209:00 — On adaptive stochastic heavy ball momentum for solving linear systems

The stochastic heavy ball momentum (SHBM) method has gained considerable popularity as a scalable approach for solving large-scale optimization problems. However, one limitation of this method is its reliance on prior knowledge of certain problem parameters, such as singular values of a matrix. In this paper, we propose an adaptive variant of the SHBM method for solving stochastic problems that are reformulated from linear systems using user-defined distributions. Our adaptive SHBM (ASHBM) method utilizes iterative information to update the parameters, addressing an open problem in the literature regarding the adaptive learning of momentum parameters. We prove that our method converges linearly in expectation, with a better convergence bound compared to the basic method. Notably, we demonstrate that the deterministic version of our ASHBM algorithm can be reformulated as a variant of the conjugate gradient (CG) method, inheriting many of its appealing properties, such as finite-time convergence. Consequently, the ASHBM method can be further generalized to develop a brand-new framework of the stochastic CG (SCG) method for solving linear systems. Our theoretical results are supported by numerical experiments.

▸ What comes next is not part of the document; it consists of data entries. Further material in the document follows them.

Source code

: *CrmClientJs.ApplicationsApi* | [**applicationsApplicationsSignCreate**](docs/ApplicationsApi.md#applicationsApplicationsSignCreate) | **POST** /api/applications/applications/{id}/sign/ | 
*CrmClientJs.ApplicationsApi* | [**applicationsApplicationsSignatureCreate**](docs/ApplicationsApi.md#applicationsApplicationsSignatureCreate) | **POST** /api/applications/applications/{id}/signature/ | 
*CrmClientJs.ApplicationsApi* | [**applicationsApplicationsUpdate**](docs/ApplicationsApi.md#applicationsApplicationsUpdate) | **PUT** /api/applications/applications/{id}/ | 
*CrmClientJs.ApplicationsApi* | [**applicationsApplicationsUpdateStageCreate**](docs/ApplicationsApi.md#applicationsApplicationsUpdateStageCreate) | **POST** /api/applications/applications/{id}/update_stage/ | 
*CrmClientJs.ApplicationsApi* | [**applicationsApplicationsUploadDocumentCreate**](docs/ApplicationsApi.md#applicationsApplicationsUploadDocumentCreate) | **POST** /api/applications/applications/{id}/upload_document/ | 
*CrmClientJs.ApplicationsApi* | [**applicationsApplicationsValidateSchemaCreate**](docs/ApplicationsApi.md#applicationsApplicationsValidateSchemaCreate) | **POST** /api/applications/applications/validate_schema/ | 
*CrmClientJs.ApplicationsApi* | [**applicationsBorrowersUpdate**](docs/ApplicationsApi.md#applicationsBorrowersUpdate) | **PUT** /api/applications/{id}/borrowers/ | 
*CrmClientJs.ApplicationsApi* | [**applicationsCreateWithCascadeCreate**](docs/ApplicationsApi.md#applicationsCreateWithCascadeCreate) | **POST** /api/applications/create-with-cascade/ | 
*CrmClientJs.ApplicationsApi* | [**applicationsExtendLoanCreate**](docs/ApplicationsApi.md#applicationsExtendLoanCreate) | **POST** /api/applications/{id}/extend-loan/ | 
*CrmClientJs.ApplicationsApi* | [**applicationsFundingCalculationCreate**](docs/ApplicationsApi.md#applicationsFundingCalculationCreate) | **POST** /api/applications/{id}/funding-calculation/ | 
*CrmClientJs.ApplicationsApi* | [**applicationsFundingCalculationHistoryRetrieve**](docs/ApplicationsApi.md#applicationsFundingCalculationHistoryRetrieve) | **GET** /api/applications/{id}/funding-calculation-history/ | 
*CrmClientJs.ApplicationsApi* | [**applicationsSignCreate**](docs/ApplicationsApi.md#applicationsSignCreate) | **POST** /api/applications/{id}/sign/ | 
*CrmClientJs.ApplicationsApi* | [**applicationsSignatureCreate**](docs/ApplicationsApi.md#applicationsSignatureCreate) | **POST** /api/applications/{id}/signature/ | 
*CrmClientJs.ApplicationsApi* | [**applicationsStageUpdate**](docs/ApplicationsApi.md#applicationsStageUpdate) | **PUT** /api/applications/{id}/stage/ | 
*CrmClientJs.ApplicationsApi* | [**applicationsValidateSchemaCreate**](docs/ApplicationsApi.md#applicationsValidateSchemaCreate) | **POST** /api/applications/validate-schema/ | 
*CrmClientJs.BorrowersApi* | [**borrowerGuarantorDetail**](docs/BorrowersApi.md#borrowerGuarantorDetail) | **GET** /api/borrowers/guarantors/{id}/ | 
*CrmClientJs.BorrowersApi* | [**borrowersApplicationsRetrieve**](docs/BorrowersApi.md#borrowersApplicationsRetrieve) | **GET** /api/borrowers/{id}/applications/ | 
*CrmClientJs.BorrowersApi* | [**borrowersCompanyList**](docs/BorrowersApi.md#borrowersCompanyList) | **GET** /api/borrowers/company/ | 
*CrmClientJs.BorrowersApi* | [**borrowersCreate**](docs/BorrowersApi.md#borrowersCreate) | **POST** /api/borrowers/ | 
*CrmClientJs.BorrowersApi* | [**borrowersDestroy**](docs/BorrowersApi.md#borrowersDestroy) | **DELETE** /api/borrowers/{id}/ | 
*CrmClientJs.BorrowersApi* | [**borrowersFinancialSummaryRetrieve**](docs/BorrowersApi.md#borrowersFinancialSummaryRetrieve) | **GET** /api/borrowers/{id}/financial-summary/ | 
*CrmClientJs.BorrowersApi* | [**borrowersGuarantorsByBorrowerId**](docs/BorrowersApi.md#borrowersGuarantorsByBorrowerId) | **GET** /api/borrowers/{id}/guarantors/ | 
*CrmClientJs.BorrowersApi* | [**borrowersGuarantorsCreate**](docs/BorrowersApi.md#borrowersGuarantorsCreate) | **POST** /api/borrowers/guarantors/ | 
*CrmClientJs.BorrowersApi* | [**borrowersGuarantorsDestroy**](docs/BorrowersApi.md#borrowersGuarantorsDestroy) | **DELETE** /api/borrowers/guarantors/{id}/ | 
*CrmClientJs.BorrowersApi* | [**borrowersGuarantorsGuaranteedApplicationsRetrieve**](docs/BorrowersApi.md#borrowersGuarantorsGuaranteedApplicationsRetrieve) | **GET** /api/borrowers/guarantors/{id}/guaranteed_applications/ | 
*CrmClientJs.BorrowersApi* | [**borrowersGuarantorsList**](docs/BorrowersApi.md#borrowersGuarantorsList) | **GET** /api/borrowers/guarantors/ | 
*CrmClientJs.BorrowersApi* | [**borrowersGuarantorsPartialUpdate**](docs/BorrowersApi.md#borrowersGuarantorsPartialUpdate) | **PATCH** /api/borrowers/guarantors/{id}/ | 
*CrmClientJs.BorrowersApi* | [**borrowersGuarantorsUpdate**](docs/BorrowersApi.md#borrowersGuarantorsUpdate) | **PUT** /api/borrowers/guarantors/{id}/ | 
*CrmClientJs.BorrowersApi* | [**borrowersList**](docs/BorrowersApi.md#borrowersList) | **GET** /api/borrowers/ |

309:30 — Optimal gradient tracking for decentralized optimization

  • Ming Yan, The Chinese University of Hong Kong, Shenzhen

In this talk, I will focus on solving the decentralized optimization problem of minimizing the sum of objective functions over a multi-agent network. The agents are embedded in an undirected graph where they can only send/receive information directly to/from their immediate neighbors. Assuming smooth and strongly convex objective functions, we propose an Optimal Gradient Tracking (OGT) method that simultaneously achieves the optimal gradient computation complexity and communication complexity. Its development involves two building blocks that are also of independent interest. The first one is another new decentralized gradient tracking method, SSGT, which achieves optimal gradient computation. The second one is a technique termed LCA, which can be implemented "looplessly" but achieves a similar effect by adding multiple inner loops of Chebyshev acceleration in the algorithm. This LCA technique can accelerate many other gradient tracking-based methods concerning the graph condition number.

410:00 — Communication-efficient distributed optimization algorithms

In the big data era, the explosion in size and complexity of data arises in parallel to a shift towards distributed computations. In distributed optimization and machine learning, especially in federated learning, specific issues arise, such as decentralized data storage for privacy concerns. In this setting, a large number of machines perform computations in parallel and communicate back and forth with a distant server. Communication is typically costly and slow and forms the main bottleneck. To decrease it, two strategies are popular: 1) communicate less frequently; 2) compress the communicated vectors. I will present several randomized algorithms we developed recently in this area, with proved convergence guarantees and state-of-the-art communication complexity.